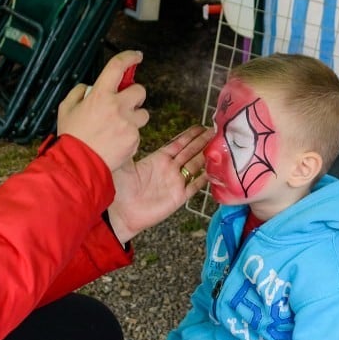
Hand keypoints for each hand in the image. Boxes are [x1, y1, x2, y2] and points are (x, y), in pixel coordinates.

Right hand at [55, 51, 149, 170]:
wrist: (78, 165)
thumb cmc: (71, 137)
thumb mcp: (66, 108)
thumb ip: (79, 92)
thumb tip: (90, 87)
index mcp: (100, 95)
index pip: (118, 67)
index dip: (129, 57)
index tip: (136, 56)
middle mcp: (118, 107)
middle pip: (140, 90)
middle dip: (134, 95)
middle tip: (124, 104)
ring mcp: (128, 124)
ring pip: (143, 113)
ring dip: (134, 117)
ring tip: (118, 127)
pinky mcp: (135, 140)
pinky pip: (138, 133)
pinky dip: (130, 136)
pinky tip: (116, 142)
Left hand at [106, 124, 211, 243]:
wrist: (119, 213)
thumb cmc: (118, 188)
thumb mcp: (124, 162)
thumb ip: (131, 146)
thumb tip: (132, 129)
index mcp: (157, 159)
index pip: (178, 143)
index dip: (189, 135)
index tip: (200, 126)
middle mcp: (169, 169)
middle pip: (190, 152)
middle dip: (202, 141)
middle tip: (215, 131)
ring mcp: (175, 183)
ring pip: (195, 165)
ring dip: (207, 156)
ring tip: (220, 146)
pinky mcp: (178, 197)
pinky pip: (195, 186)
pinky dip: (205, 178)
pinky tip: (215, 170)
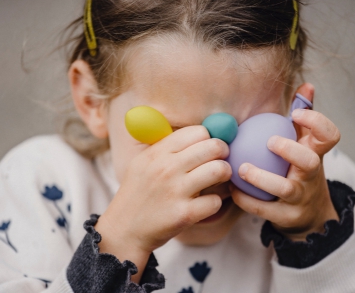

GOAL OF THE EXERCISE →
Starting at the first line of the entries, restate word for word everything through the line that holds "thumb mcp: (124, 162)", both ends included, but omit any pictures.

THE ANSWER →
Hand keypoints for each hand in the image. Boxes are [x1, y1, x2, y2] and points are (x, y), in pixel coordinates.

Right hand at [55, 51, 149, 170]:
wrist: (78, 165)
thumb cmc: (71, 137)
thumb mcp: (66, 108)
thumb ip: (79, 92)
thumb tip: (90, 87)
index mcp: (100, 95)
index pip: (118, 67)
index dip: (129, 57)
index tip: (136, 56)
middle mcp: (118, 107)
middle pip: (140, 90)
middle dip: (134, 95)
middle tip: (124, 104)
ring mcp: (128, 124)
ring pip: (143, 113)
ring dip: (134, 117)
ring tip: (118, 127)
pinky mcp: (135, 140)
pinky pip: (138, 133)
pinky dip: (130, 136)
pinky tip: (116, 142)
Left hand at [106, 124, 211, 243]:
wrist: (119, 213)
thumb cmc: (118, 188)
thumb mcp: (124, 162)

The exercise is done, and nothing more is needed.